Segment Open

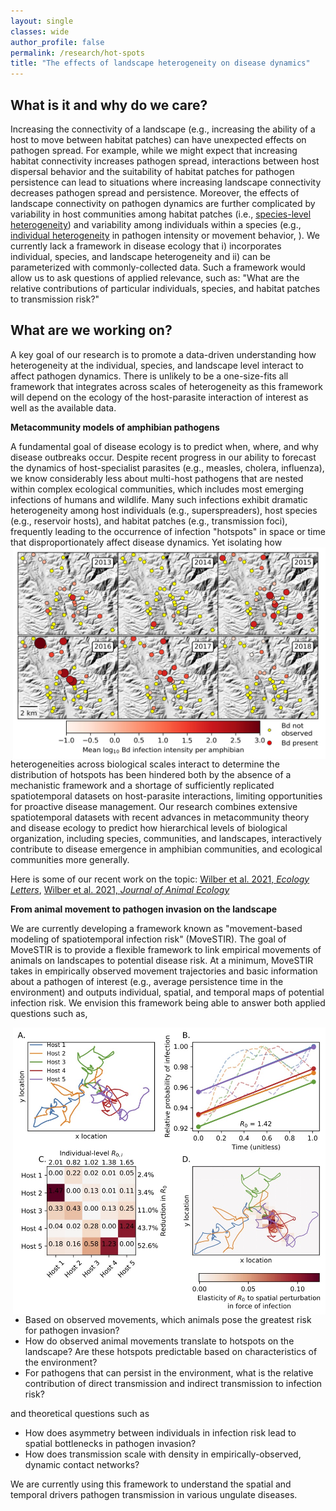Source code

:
 ```yaml
---
layout: single
classes: wide
author_profile: false
permalink: /research/hot-spots
title: "The effects of landscape heterogeneity on disease dynamics"
---
```


## What is it and why do we care?

Increasing the connectivity of a landscape (e.g., increasing the ability of a host to move between habitat patches) can have unexpected effects on pathogen spread.  For example, while we might expect that increasing habitat connectivity increases pathogen spread, interactions between host dispersal behavior and the suitability of habitat patches for pathogen persistence can lead to situations where increasing landscape connectivity decreases pathogen spread and persistence.  Moreover, the effects of landscape connectivity on pathogen dynamics are further complicated by variability in host communities among habitat patches (i.e., [species-level heterogeneity](/research/hot-species)) and variability among individuals within a species (e.g., [individual heterogeneity](/research/hot-hosts) in pathogen intensity or movement behavior, ).  We currently lack a framework in disease ecology that i) incorporates individual, species, and landscape heterogeneity and ii) can be parameterized with commonly-collected data.  Such a framework would allow us to ask questions of applied relevance, such as: "What are the relative contributions of particular individuals, species, and habitat patches to transmission risk?"

## What are we working on?

A key goal of our research is to promote a data-driven understanding how heterogeneity at the individual, species, and landscape level interact to affect pathogen dynamics. There is unlikely to be a one-size-fits all framework that integrates across scales of heterogeneity as this framework will depend on the ecology of the host-parasite interaction of interest as well as the available data.

**Metacommunity models of amphibian pathogens**

A fundamental goal of disease ecology is to predict when, where, and why disease outbreaks occur. Despite recent progress in our ability to forecast the dynamics of host-specialist parasites (e.g., measles, cholera, influenza), we know considerably less about multi-host pathogens that are nested within complex ecological communities, which includes most emerging infections of humans and wildlife. Many such infections exhibit dramatic heterogeneity among host individuals (e.g., superspreaders), host species (e.g., reservoir hosts), and habitat patches (e.g., transmission foci), frequently leading to the occurrence of infection "hotspots" in space or time that disproportionately affect disease dynamics.
<img src="/images/bd_occupancy.jpg" style="float:right;width:500px">
Yet isolating how heterogeneities across biological scales interact to determine the distribution of hotspots has been hindered both by the absence of a mechanistic framework and a shortage of sufficiently replicated spatiotemporal datasets on host-parasite interactions, limiting opportunities for proactive disease management.  Our research combines extensive spatiotemporal datasets with recent advances in metacommunity theory and disease ecology to predict how hierarchical levels of biological organization, including species, communities, and landscapes, interactively contribute to disease emergence in amphibian communities, and ecological communities more generally.

Here is some of our recent work on the topic: [Wilber et al. 2021, *Ecology Letters*](https://onlinelibrary.wiley.com/doi/abs/10.1111/ele.13518), [Wilber et al. 2021, *Journal of Animal Ecology*](https://besjournals.onlinelibrary.wiley.com/doi/10.1111/1365-2656.13343)

**From animal movement to pathogen invasion on the landscape**

We are currently developing a framework known as "movement-based modeling of spatiotemporal infection risk" (MoveSTIR).  The goal of MoveSTIR is to provide a flexible framework to link empirical movements of animals on landscapes to potential disease risk. At a minimum, MoveSTIR takes in empirically observed movement trajectories and basic information about a pathogen of interest (e.g., average persistence time in the environment) and outputs individual, spatial, and temporal maps of potential infection risk.  We envision this framework being able to answer both applied questions such as,

<img src="/images/movestir.jpg" style="float:right;width:500px">

- Based on observed movements, which animals pose the greatest risk for pathogen invasion?
- How do observed animal movements translate to hotspots on the landscape? Are these hotspots predictable based on characteristics of the environment?
- For pathogens that can persist in the environment, what is the relative contribution of direct transmission and indirect transmission to infection risk?

and theoretical questions such as

- How does asymmetry between individuals in infection risk lead to spatial bottlenecks in pathogen invasion?
- How does transmission scale with density in empirically-observed, dynamic contact networks?

We are currently using this framework to understand the spatial and temporal drivers pathogen transmission in various ungulate diseases.


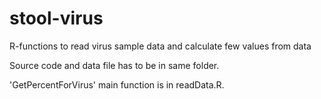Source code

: # stool-virus
R-functions to read virus sample data and calculate few values from data

Source code and data file has to be in same folder.

'GetPercentForVirus' main function is in readData.R.
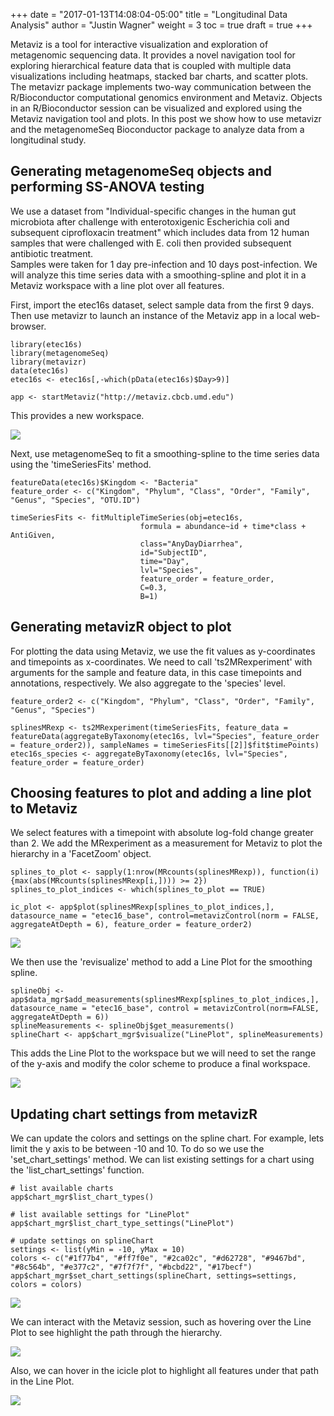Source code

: +++
date = "2017-01-13T14:08:04-05:00"
title = "Longitudinal Data Analysis"
author = "Justin Wagner"
weight = 3
toc = true
draft = true
+++

Metaviz is a tool for interactive visualization and exploration of metagenomic sequencing data. It provides a novel navigation tool for exploring hierarchical feature data that is coupled with multiple data visualizations including heatmaps, stacked bar charts, and scatter plots. 
The metavizr package implements two-way communication between the R/Bioconductor computational genomics environment and Metaviz. Objects in an R/Bioconductor session can be visualized and explored using the Metaviz navigation tool and plots. 
In this post we show how to use metavizr and the metagenomeSeq Bioconductor package to
analyze data from a longitudinal study.

## Generating metagenomeSeq objects and performing SS-ANOVA testing

We use a dataset from "Individual-specific changes in the human gut microbiota after challenge with enterotoxigenic Escherichia coli and subsequent ciprofloxacin treatment" which includes data from 12 human samples that were challenged with E. coli then provided subsequent antibiotic treatment.  
Samples were taken for 1 day pre-infection and 10 days post-infection. We will analyze this time series data with a smoothing-spline and plot it in a Metaviz workspace with a line plot over all features.  

First, import the etec16s dataset, select sample data from the first 9 days. Then use metavizr to launch an instance of the Metaviz app in a local web-browser.

```{r, eval=FALSE}
library(etec16s)
library(metagenomeSeq)
library(metavizr)
data(etec16s)
etec16s <- etec16s[,-which(pData(etec16s)$Day>9)]

app <- startMetaviz("http://metaviz.cbcb.umd.edu") 
```
This provides a new workspace.

![](/images/metaviz/SplineAppLaunch.png)

Next, use metagenomeSeq to fit a smoothing-spline to the time series data using the 'timeSeriesFits' method.

```{r, eval=FALSE}
featureData(etec16s)$Kingdom <- "Bacteria"
feature_order <- c("Kingdom", "Phylum", "Class", "Order", "Family", "Genus", "Species", "OTU.ID")

timeSeriesFits <- fitMultipleTimeSeries(obj=etec16s,
                             formula = abundance~id + time*class + AntiGiven,
                             class="AnyDayDiarrhea",
                             id="SubjectID",
                             time="Day",
                             lvl="Species",
                             feature_order = feature_order,
                             C=0.3,
                             B=1)
```

## Generating metavizR object to plot

For plotting the data using Metaviz, we use the fit values as y-coordinates and timepoints as x-coordinates.  We need to call 'ts2MRexperiment' with arguments for the sample and feature data, in this case timepoints and annotations, respectively. We also 
aggregate to the 'species' level.

```{r, eval=FALSE}
feature_order2 <- c("Kingdom", "Phylum", "Class", "Order", "Family", "Genus", "Species")

splinesMRexp <- ts2MRexperiment(timeSeriesFits, feature_data = featureData(aggregateByTaxonomy(etec16s, lvl="Species", feature_order = feature_order2)), sampleNames = timeSeriesFits[[2]]$fit$timePoints)
etec16s_species <- aggregateByTaxonomy(etec16s, lvl="Species", feature_order = feature_order)
```

## Choosing features to plot and adding a line plot to Metaviz

We select features with a timepoint with absolute log-fold change greater than 2. We add the MRexperiment as a measurement for Metaviz to plot the hierarchy in a 'FacetZoom' object.

```{r, eval=FALSE}
splines_to_plot <- sapply(1:nrow(MRcounts(splinesMRexp)), function(i) {max(abs(MRcounts(splinesMRexp[i,]))) >= 2})
splines_to_plot_indices <- which(splines_to_plot == TRUE)

ic_plot <- app$plot(splinesMRexp[splines_to_plot_indices,], datasource_name = "etec16_base", control=metavizControl(norm = FALSE, aggregateAtDepth = 6), feature_order = feature_order2)
```

![](/images/metaviz/SplineAddIcicle.png)

We then use the 'revisualize' method to add a Line Plot for the smoothing spline.

```{r, eval=FALSE}
splineObj <- app$data_mgr$add_measurements(splinesMRexp[splines_to_plot_indices,], datasource_name = "etec16_base", control = metavizControl(norm=FALSE, aggregateAtDepth = 6))
splineMeasurements <- splineObj$get_measurements()
splineChart <- app$chart_mgr$visualize("LinePlot", splineMeasurements)
```

This adds the Line Plot to the workspace but we will need to set the range of the y-axis and modify the color scheme to produce a final workspace.

![](/images/metaviz/SplineLinePlotAdded.png)

## Updating chart settings from metavizR

We can update the colors and settings on the spline chart. For example, lets limit the y axis to be between -10 and 10. To do so we use the 'set_chart_settings' method. We can list existing settings for a chart using the 'list_chart_settings' function.

```{r, eval=FALSE, echo=FALSE}
# list available charts
app$chart_mgr$list_chart_types()

# list available settings for "LinePlot"
app$chart_mgr$list_chart_type_settings("LinePlot")

# update settings on splineChart 
settings <- list(yMin = -10, yMax = 10)
colors <- c("#1f77b4", "#ff7f0e", "#2ca02c", "#d62728", "#9467bd", "#8c564b", "#e377c2", "#7f7f7f", "#bcbd22", "#17becf")
app$chart_mgr$set_chart_settings(splineChart, settings=settings, colors = colors)
```

![](/images/metaviz/SplineLinePlotSettings.png)

We can interact with the Metaviz session, such as hovering over the Line Plot to see highlight the path through the hierarchy.

![](/images/metaviz/SplineLinePlotHover.png)

Also, we can hover in the icicle plot to highlight all features under that path in the Line Plot.

![](/images/metaviz/SplineIcicleHover.png)
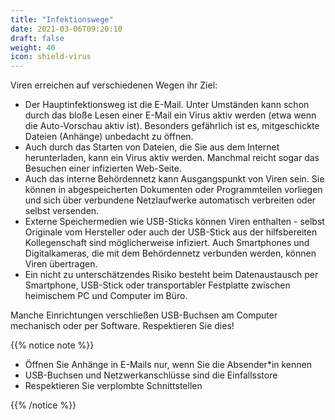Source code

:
 ```yaml
---
title: "Infektionswege"
date: 2021-03-06T09:20:10
draft: false
weight: 40
icon: shield-virus
---
```


Viren erreichen auf verschiedenen Wegen ihr Ziel:

- Der Hauptinfektionsweg ist die E-Mail. Unter Umständen kann schon durch das bloße Lesen einer E-Mail ein Virus aktiv werden (etwa wenn die Auto-Vorschau aktiv ist). Besonders gefährlich ist es, mitgeschickte Dateien (Anhänge) unbedacht zu öffnen.
- Auch durch das Starten von Dateien, die Sie aus dem Internet herunterladen, kann ein Virus aktiv werden. Manchmal reicht sogar das Besuchen einer infizierten Web-Seite.
- Auch das interne Behördennetz kann Ausgangspunkt von Viren sein. Sie können in abgespeicherten Dokumenten oder Programmteilen vorliegen und sich über verbundene Netzlaufwerke automatisch verbreiten oder selbst versenden.
- Externe Speichermedien wie USB-Sticks können Viren enthalten - selbst Originale vom Hersteller oder auch der USB-Stick aus der hilfsbereiten Kollegenschaft sind möglicherweise infiziert. Auch Smartphones und Digitalkameras, die mit dem Behördennetz verbunden werden, können Viren übertragen.
- Ein nicht zu unterschätzendes Risiko besteht beim Datenaustausch per Smartphone, USB-Stick oder transportabler Festplatte zwischen heimischem PC und Computer im Büro.

Manche Einrichtungen verschließen USB-Buchsen am Computer mechanisch oder per Software. Respektieren Sie dies!

{{% notice note %}} 

- Öffnen Sie Anhänge in E-Mails nur, wenn Sie die Absender*in kennen
- USB-Buchsen und Netzwerkanschlüsse sind die Einfallsstore
- Respektieren Sie verplombte Schnittstellen

{{% /notice %}}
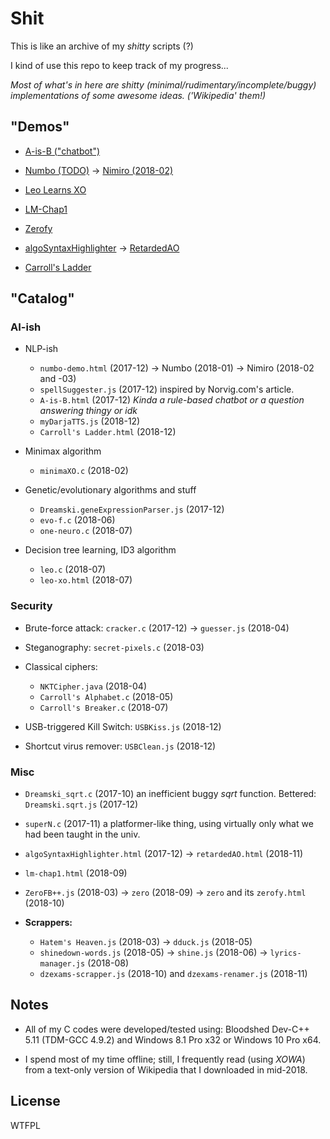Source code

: # Shit
This is like an archive of my *shitty* scripts (?)

I kind of use this repo to keep track of my progress...

*Most of what's in here are shitty (minimal/rudimentary/incomplete/buggy) implementations of some awesome ideas. ('Wikipedia' them!)*

## "Demos"
- [A-is-B ("chatbot")](https://dreamski21.github.io/shit/2017-12/A-is-B_chatbot.html)

- [Numbo (TODO)](https://dreamski21.github.io/shit/2017-12/numbo-demo.html) -> [Nimiro (2018-02)](https://dreamski21.github.io/nimiro-2018-02/)

- [Leo Learns XO](https://dreamski21.github.io/shit/2018-07/leo-xo.html)

- [LM-Chap1](https://dreamski21.github.io/shit/2018-09/lm-chap1.html)

- [Zerofy](https://dreamski21.github.io/shit/2018-10/zerofy.html)

- [algoSyntaxHighlighter](https://dreamski21.github.io/shit/2017-12/algoSyntaxHighlighter.html) -> [RetardedAO](https://dreamski21.github.io/shit/2018-11/retardedAO.html)

- [Carroll's Ladder](https://dreamski21.github.io/shit/2018-12/Carroll's%20Ladder.html)

## "Catalog"

### AI-ish

* NLP-ish
  - `numbo-demo.html` (2017-12) -> Numbo (2018-01) -> Nimiro (2018-02 and -03)
  - `spellSuggester.js` (2017-12) inspired by Norvig.com's article.
  - `A-is-B.html` (2017-12) *Kinda a rule-based chatbot or a question answering thingy or idk*
  - `myDarjaTTS.js` (2018-12)
  - `Carroll's Ladder.html` (2018-12)

* Minimax algorithm
  - `minimaXO.c` (2018-02)

* Genetic/evolutionary algorithms and stuff
  - `Dreamski.geneExpressionParser.js` (2017-12)
  - `evo-f.c` (2018-06)
  - `one-neuro.c` (2018-07)
  
* Decision tree learning, ID3 algorithm
  - `leo.c` (2018-07)
  - `leo-xo.html` (2018-07)

### Security
* Brute-force attack: `cracker.c` (2017-12) -> `guesser.js` (2018-04)

* Steganography: `secret-pixels.c` (2018-03)

* Classical ciphers:
  - `NKTCipher.java` (2018-04)
  - `Carroll's Alphabet.c` (2018-05)
  - `Carroll's Breaker.c` (2018-07)

* USB-triggered Kill Switch: `USBKiss.js` (2018-12)

* Shortcut virus remover: `USBClean.js` (2018-12)

### Misc
- `Dreamski_sqrt.c` (2017-10) an inefficient buggy *sqrt* function. Bettered: `Dreamski.sqrt.js` (2017-12)

- `superN.c` (2017-11) a platformer-like thing, using virtually only what we had been taught in the univ.


- `algoSyntaxHighlighter.html` (2017-12) -> `retardedAO.html` (2018-11)

- `lm-chap1.html` (2018-09)

- `ZeroFB++.js` (2018-03) -> `zero` (2018-09) -> `zero` and its `zerofy.html` (2018-10)

- **Scrappers:**
  - `Hatem's Heaven.js` (2018-03) -> `dduck.js` (2018-05)
  - `shinedown-words.js` (2018-05) -> `shine.js` (2018-06) -> `lyrics-manager.js` (2018-08)
  - `dzexams-scrapper.js` (2018-10) and `dzexams-renamer.js` (2018-11)

## Notes
- All of my C codes were developed/tested using: Bloodshed Dev-C++ 5.11 (TDM-GCC 4.9.2) and Windows 8.1 Pro x32 or Windows 10 Pro x64.

- I spend most of my time offline; still, I frequently read (using *XOWA*) from a text-only version of Wikipedia that I downloaded in mid-2018.

## License
WTFPL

Segment Closed

Your instructions
Copy all lines from the listing that contain "Carroll".

Exercise response
- [Carroll's Ladder](https://dreamski21.github.io/shit/2018-12/Carroll's%20Ladder.html)
  - `Carroll's Ladder.html` (2018-12)
  - `Carroll's Alphabet.c` (2018-05)
  - `Carroll's Breaker.c` (2018-07)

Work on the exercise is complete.